:: Dataset entries ::
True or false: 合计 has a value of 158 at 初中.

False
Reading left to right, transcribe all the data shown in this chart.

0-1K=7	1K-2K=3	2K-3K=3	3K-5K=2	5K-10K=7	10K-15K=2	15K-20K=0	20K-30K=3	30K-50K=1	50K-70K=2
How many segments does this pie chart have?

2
:::
:: Dataset entries ::
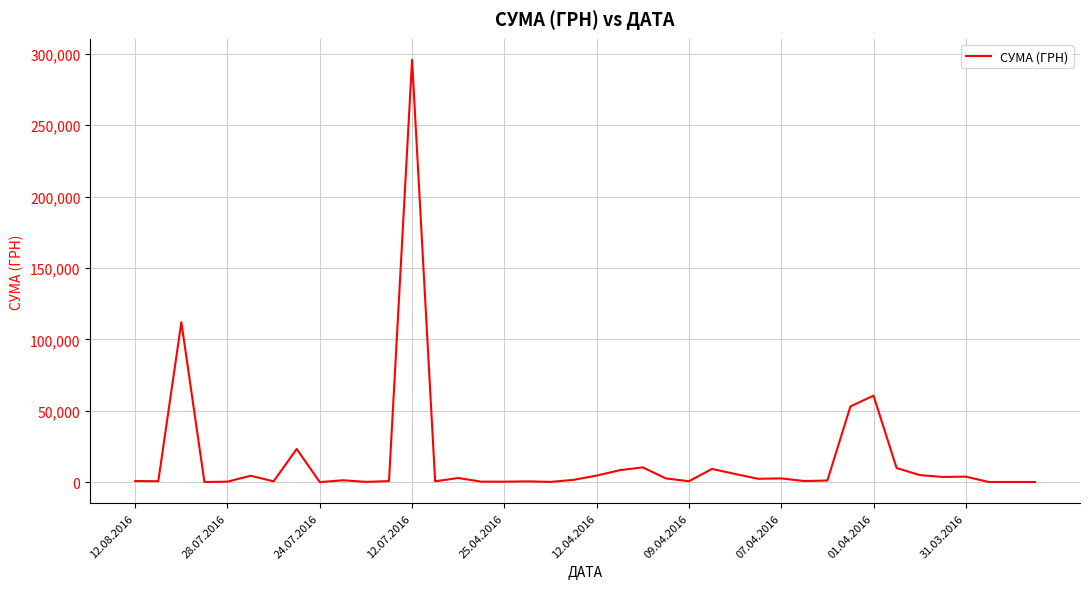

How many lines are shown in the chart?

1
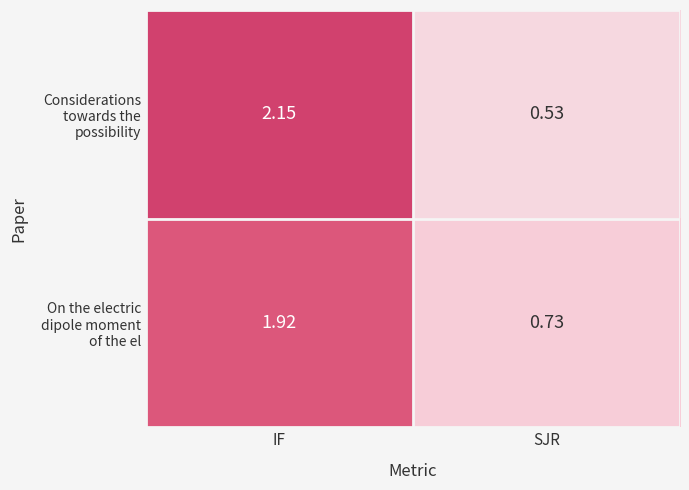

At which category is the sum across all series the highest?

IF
:::
** Work task **
Copy the data above word for word, beginning at the line containing "True or false: 合计 has a value of 158 at 初中." and continuing through the line containing "How many segments does this pie chart have?". Include both of those lines.

** Reply to the exercise **
True or false: 合计 has a value of 158 at 初中.

False
Reading left to right, transcribe all the data shown in this chart.

0-1K=7	1K-2K=3	2K-3K=3	3K-5K=2	5K-10K=7	10K-15K=2	15K-20K=0	20K-30K=3	30K-50K=1	50K-70K=2
How many segments does this pie chart have?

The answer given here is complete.